Academia calls for preservation of Daetongsa Temple site

Posted May. 04, 2018 08:10,   

Updated May. 04, 2018 08:10


Ten South Korean academic societies of archeology and historical studies including Baekje Society are calling for preservation of the Daetongsa Temple Site in unison. The academic societies held a press conference on Thursday at the headquarters of Young Korean Academy in Jongno-gu, Seoul, and issued a statement to urge a complete investigation and preservation of the Daetongsa Temple of Baekje Era, which has been discovered dramatically in 1,500 years,” while demanding action plans on the part of the Cultural Heritage Administration (CHA) and the city government of Gongju of South Chungcheong Province to preserve the temple site.

It was during an excavation investigation conducted by Haneol Research Institute of Cultural Heritage in January into a construction site for traditional Korean housing at Banjuk-dong in the city of Gongju that the Daetongsa Temple site came to light for the first time. A roof tile with a part of the temple’s name printed on was dug up during the investigation. The findings drew a keen attention in the academia as they included a decorative tile on the ridge of the roof as well as a mud Buddhist statue, which can be found only in large-sized temples that served as national temples such as Wangheungsa Temple of Buyeo or Hwangryongsa Temple of Gyeongju.

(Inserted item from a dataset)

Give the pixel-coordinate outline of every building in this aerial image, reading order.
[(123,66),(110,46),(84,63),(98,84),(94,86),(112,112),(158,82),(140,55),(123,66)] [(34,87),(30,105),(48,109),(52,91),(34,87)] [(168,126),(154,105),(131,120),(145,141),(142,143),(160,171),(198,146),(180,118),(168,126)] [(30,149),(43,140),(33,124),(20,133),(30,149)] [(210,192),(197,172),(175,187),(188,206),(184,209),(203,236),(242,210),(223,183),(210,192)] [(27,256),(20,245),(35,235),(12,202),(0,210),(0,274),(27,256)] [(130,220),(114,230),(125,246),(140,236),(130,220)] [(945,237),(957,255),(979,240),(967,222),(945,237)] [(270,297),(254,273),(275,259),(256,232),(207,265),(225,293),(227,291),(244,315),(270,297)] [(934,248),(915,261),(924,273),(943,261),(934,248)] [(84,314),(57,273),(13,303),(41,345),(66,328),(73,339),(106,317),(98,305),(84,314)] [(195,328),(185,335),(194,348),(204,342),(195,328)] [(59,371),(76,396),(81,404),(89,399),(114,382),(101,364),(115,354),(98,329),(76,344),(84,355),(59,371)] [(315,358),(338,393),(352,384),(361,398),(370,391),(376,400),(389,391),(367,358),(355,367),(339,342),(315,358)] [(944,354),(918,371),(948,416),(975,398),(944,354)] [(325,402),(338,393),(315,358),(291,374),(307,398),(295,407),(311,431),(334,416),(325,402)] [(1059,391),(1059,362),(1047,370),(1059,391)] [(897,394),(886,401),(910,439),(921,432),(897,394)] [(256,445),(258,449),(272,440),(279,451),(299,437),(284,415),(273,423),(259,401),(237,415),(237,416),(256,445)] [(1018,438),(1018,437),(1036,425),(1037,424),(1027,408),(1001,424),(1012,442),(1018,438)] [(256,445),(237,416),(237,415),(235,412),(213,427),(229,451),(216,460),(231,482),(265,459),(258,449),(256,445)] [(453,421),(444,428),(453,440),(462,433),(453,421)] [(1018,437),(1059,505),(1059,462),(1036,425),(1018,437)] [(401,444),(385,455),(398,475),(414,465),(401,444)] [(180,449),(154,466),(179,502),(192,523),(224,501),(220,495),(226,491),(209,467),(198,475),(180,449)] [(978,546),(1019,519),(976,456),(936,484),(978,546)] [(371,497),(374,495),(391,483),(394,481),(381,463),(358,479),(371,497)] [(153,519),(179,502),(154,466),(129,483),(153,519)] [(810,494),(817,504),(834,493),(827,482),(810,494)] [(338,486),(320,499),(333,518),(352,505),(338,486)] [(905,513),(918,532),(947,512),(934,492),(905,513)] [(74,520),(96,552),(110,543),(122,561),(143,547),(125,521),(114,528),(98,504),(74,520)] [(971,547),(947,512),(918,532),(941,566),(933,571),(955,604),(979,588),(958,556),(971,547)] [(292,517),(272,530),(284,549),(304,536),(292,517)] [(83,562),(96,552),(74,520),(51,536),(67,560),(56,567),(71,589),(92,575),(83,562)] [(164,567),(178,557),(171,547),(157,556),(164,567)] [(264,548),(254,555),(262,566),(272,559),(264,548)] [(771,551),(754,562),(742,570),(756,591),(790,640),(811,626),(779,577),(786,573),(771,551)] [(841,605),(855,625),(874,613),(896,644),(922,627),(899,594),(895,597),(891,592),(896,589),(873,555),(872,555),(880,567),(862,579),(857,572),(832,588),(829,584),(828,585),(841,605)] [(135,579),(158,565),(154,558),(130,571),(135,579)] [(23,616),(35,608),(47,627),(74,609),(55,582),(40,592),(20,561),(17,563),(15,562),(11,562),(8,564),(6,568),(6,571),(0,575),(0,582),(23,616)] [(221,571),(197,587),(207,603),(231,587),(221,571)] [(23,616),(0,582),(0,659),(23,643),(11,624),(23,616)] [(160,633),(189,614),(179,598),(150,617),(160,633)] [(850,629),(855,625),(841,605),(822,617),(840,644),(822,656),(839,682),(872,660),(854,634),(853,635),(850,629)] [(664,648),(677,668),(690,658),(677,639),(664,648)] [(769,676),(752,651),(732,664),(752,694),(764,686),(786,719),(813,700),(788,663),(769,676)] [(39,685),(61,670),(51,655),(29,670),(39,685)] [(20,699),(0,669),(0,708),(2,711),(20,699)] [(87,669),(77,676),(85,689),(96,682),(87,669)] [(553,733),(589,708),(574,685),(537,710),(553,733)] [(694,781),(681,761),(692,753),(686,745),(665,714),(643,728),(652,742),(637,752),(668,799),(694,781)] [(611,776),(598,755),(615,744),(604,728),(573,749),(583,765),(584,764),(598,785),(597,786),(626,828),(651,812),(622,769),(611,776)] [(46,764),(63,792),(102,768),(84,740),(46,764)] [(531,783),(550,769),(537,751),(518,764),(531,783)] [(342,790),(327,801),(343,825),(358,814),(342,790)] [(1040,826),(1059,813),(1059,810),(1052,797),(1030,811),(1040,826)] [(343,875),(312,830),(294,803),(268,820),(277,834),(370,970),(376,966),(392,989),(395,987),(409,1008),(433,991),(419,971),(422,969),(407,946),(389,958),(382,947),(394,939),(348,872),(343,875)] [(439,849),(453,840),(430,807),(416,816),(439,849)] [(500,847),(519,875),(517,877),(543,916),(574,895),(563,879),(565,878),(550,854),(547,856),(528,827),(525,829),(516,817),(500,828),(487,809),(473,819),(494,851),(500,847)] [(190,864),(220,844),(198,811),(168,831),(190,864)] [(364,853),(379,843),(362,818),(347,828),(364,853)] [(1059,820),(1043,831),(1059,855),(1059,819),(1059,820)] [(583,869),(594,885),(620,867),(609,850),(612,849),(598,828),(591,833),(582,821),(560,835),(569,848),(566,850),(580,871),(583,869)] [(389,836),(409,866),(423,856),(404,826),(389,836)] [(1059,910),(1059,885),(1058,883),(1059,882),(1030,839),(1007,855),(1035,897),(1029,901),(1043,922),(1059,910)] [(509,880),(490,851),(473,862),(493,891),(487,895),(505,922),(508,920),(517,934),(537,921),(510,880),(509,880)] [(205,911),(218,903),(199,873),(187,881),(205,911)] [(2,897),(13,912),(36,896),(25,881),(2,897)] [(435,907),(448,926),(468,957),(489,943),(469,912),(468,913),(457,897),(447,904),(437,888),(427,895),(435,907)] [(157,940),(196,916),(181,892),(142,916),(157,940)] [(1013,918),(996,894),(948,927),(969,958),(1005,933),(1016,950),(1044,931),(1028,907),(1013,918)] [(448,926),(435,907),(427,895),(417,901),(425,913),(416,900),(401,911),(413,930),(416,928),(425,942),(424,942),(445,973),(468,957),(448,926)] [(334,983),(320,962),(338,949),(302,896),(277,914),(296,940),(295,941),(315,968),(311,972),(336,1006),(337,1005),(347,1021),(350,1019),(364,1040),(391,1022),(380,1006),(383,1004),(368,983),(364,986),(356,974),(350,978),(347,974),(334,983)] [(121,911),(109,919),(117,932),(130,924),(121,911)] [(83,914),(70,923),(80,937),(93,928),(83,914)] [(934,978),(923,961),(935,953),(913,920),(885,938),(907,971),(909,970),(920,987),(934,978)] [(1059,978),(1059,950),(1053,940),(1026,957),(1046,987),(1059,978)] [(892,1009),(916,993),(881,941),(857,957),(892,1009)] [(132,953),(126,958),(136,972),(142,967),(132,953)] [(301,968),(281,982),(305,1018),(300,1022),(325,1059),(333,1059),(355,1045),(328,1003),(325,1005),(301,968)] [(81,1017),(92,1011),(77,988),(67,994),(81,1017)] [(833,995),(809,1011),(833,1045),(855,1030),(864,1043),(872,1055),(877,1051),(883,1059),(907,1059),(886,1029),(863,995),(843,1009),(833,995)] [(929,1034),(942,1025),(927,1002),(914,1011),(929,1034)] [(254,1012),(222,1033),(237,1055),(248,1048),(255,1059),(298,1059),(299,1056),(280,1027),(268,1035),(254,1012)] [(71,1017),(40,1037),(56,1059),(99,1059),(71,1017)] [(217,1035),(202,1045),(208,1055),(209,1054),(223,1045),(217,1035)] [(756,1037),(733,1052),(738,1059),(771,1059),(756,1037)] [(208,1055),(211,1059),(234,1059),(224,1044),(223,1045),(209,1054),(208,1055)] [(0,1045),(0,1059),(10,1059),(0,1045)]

The issue at hand is that the excavation site is scheduled to house large-sized traditional Korean houses. And the vicinity of the premises, which is presumed to be part of the temple’s site, is currently occupied with residential housing, making it impossible to launch an extensive investigation.

The academia argues that the relevant institutes including the CHA and local municipalities must step up their effort to designate the land as a historical site and purchase it for preservation. Last month, the CHA put together an eval‎uation panel for preservation to reach a conclusion on the necessity to preserve the site, but specific plans have yet to be figured out.